Reproduce the data below verbatim, starting at the line that contains "Jan, Feb, Apr, May, Jun, Sep" and continuing through the end of the data.

- Opening Delimiter -

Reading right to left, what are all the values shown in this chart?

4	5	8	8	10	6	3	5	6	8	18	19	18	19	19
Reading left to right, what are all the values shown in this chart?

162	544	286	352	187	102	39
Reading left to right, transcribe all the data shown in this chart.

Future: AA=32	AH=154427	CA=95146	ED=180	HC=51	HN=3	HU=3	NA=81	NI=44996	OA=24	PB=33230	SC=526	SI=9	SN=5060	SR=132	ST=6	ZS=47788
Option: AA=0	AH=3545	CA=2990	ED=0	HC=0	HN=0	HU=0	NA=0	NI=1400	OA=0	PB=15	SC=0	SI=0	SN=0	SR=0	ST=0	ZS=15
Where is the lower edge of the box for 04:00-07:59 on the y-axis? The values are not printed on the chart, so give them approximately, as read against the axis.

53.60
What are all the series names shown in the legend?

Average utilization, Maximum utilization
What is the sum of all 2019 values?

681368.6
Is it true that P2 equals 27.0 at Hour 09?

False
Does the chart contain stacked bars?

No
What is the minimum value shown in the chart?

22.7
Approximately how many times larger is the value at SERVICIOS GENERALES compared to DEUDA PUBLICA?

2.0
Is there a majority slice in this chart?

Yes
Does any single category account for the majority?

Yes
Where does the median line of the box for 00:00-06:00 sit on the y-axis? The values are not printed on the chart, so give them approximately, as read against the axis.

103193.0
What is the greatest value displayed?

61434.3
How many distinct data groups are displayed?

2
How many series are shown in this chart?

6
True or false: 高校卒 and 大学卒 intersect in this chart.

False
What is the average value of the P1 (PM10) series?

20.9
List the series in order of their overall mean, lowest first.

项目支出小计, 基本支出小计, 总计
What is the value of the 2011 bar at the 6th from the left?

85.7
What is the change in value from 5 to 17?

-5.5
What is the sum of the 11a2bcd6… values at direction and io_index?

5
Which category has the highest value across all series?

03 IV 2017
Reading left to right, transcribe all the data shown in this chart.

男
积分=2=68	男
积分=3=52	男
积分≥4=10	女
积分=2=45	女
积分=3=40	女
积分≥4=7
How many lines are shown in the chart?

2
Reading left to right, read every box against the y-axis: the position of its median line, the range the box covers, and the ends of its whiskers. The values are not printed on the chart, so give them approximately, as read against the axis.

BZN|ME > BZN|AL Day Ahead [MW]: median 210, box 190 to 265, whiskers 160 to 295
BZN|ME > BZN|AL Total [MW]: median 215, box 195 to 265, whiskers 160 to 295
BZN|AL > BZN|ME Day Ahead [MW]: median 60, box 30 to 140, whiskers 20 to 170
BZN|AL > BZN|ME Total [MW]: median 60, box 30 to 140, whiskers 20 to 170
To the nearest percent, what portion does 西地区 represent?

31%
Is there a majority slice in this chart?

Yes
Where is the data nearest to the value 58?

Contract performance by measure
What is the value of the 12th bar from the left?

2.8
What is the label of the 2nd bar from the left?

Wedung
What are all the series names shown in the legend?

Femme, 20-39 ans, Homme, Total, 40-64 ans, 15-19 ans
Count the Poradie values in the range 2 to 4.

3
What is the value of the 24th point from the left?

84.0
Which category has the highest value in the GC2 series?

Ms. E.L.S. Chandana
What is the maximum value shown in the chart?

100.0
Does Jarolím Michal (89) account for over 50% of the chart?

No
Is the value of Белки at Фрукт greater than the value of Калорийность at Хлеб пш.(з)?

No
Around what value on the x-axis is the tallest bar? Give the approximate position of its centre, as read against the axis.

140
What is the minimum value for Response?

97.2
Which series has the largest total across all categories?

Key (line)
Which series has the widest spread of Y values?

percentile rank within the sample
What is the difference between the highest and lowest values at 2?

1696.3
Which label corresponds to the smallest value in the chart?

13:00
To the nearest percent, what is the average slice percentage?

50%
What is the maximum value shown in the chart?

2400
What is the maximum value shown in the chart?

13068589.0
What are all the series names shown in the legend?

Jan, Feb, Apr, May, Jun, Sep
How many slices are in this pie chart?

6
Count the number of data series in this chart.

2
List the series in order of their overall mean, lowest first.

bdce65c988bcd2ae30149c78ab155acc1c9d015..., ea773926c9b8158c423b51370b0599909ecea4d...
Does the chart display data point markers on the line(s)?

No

- Closing Delimiter -

— RESPONSE —
Jan, Feb, Apr, May, Jun, Sep
How many slices are in this pie chart?

6
Count the number of data series in this chart.

2
List the series in order of their overall mean, lowest first.

bdce65c988bcd2ae30149c78ab155acc1c9d015..., ea773926c9b8158c423b51370b0599909ecea4d...
Does the chart display data point markers on the line(s)?

No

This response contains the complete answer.